> [DIRECTIONS] Reproduce the data verbatim, starting at its first line and ending at the line that contains "collector number: 3560", with both of those lines included.
..............................
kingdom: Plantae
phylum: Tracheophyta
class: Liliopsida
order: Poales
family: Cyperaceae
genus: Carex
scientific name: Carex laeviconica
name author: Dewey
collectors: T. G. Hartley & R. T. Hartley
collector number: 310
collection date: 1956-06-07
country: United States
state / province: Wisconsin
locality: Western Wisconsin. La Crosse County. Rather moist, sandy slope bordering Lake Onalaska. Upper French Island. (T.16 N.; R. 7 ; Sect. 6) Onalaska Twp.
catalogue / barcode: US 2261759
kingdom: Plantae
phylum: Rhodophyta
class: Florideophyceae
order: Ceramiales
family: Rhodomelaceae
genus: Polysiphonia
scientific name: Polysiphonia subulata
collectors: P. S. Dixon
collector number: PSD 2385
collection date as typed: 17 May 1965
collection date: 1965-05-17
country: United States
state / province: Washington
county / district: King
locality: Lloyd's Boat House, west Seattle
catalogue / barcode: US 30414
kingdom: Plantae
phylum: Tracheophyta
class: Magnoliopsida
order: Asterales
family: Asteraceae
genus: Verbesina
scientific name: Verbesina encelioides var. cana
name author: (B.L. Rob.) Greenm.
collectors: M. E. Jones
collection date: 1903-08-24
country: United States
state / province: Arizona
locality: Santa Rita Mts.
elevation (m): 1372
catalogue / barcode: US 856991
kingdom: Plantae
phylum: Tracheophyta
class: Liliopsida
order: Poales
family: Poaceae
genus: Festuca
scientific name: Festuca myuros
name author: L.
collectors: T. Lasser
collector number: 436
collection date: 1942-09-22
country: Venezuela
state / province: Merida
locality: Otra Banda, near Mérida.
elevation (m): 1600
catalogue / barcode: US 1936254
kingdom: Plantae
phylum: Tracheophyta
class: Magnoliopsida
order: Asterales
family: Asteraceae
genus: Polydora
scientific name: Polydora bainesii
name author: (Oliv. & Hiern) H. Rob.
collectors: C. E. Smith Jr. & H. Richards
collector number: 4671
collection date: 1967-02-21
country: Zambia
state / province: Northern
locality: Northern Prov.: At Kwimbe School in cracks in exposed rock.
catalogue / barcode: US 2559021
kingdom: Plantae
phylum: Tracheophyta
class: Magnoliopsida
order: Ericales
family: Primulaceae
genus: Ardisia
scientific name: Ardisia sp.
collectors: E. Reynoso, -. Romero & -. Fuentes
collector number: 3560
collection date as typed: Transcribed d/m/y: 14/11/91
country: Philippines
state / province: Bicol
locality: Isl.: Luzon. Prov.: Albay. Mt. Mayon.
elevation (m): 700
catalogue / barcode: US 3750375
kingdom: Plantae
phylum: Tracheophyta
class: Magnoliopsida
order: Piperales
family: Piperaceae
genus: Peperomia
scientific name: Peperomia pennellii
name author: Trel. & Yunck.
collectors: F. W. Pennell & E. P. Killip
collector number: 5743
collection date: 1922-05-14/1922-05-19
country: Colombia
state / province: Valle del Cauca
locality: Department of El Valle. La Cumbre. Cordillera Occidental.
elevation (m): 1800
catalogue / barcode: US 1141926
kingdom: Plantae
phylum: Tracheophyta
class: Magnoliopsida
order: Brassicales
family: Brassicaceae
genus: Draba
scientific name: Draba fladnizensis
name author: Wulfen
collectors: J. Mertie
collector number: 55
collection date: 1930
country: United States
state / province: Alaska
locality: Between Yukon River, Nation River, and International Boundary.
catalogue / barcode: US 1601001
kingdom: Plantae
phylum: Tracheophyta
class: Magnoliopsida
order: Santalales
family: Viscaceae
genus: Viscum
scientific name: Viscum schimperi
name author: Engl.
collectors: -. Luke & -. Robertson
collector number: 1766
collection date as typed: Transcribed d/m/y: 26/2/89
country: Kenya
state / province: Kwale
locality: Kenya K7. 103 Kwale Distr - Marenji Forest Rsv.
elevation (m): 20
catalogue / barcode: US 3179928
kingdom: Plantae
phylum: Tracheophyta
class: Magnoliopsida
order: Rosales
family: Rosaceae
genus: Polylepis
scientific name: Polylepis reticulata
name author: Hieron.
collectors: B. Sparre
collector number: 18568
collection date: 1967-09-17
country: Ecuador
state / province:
..............................
> [WRITTEN ANSWER]
kingdom: Plantae
phylum: Tracheophyta
class: Liliopsida
order: Poales
family: Cyperaceae
genus: Carex
scientific name: Carex laeviconica
name author: Dewey
collectors: T. G. Hartley & R. T. Hartley
collector number: 310
collection date: 1956-06-07
country: United States
state / province: Wisconsin
locality: Western Wisconsin. La Crosse County. Rather moist, sandy slope bordering Lake Onalaska. Upper French Island. (T.16 N.; R. 7 ; Sect. 6) Onalaska Twp.
catalogue / barcode: US 2261759
kingdom: Plantae
phylum: Rhodophyta
class: Florideophyceae
order: Ceramiales
family: Rhodomelaceae
genus: Polysiphonia
scientific name: Polysiphonia subulata
collectors: P. S. Dixon
collector number: PSD 2385
collection date as typed: 17 May 1965
collection date: 1965-05-17
country: United States
state / province: Washington
county / district: King
locality: Lloyd's Boat House, west Seattle
catalogue / barcode: US 30414
kingdom: Plantae
phylum: Tracheophyta
class: Magnoliopsida
order: Asterales
family: Asteraceae
genus: Verbesina
scientific name: Verbesina encelioides var. cana
name author: (B.L. Rob.) Greenm.
collectors: M. E. Jones
collection date: 1903-08-24
country: United States
state / province: Arizona
locality: Santa Rita Mts.
elevation (m): 1372
catalogue / barcode: US 856991
kingdom: Plantae
phylum: Tracheophyta
class: Liliopsida
order: Poales
family: Poaceae
genus: Festuca
scientific name: Festuca myuros
name author: L.
collectors: T. Lasser
collector number: 436
collection date: 1942-09-22
country: Venezuela
state / province: Merida
locality: Otra Banda, near Mérida.
elevation (m): 1600
catalogue / barcode: US 1936254
kingdom: Plantae
phylum: Tracheophyta
class: Magnoliopsida
order: Asterales
family: Asteraceae
genus: Polydora
scientific name: Polydora bainesii
name author: (Oliv. & Hiern) H. Rob.
collectors: C. E. Smith Jr. & H. Richards
collector number: 4671
collection date: 1967-02-21
country: Zambia
state / province: Northern
locality: Northern Prov.: At Kwimbe School in cracks in exposed rock.
catalogue / barcode: US 2559021
kingdom: Plantae
phylum: Tracheophyta
class: Magnoliopsida
order: Ericales
family: Primulaceae
genus: Ardisia
scientific name: Ardisia sp.
collectors: E. Reynoso, -. Romero & -. Fuentes
collector number: 3560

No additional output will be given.